Bounding boxes with keypoints:
● ● ● ● ● ● ●
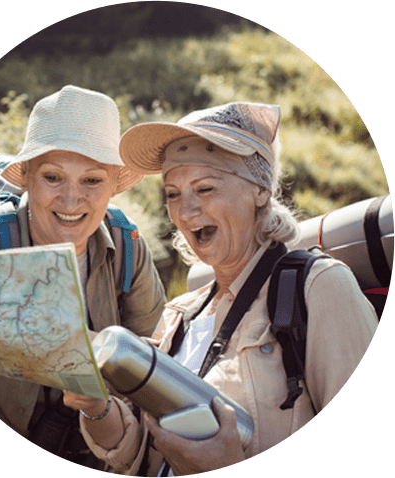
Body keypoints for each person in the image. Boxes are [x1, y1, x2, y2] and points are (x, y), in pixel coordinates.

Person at [61, 101, 378, 476]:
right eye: (173, 193)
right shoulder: (180, 314)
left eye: (205, 188)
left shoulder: (320, 289)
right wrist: (94, 406)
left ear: (260, 190)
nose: (185, 211)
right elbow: (142, 456)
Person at [0, 85, 166, 466]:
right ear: (26, 177)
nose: (72, 200)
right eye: (53, 178)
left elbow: (159, 364)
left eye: (92, 181)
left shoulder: (128, 248)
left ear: (112, 185)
● ● ● ● ● ● ●
| Assignment |
Find "right" in the preceding records. Copy each line that holds it.

| Response area |
right eye: (173, 193)
right shoulder: (180, 314)
right wrist: (94, 406)
right elbow: (142, 456)
right ear: (26, 177)
right eye: (53, 178)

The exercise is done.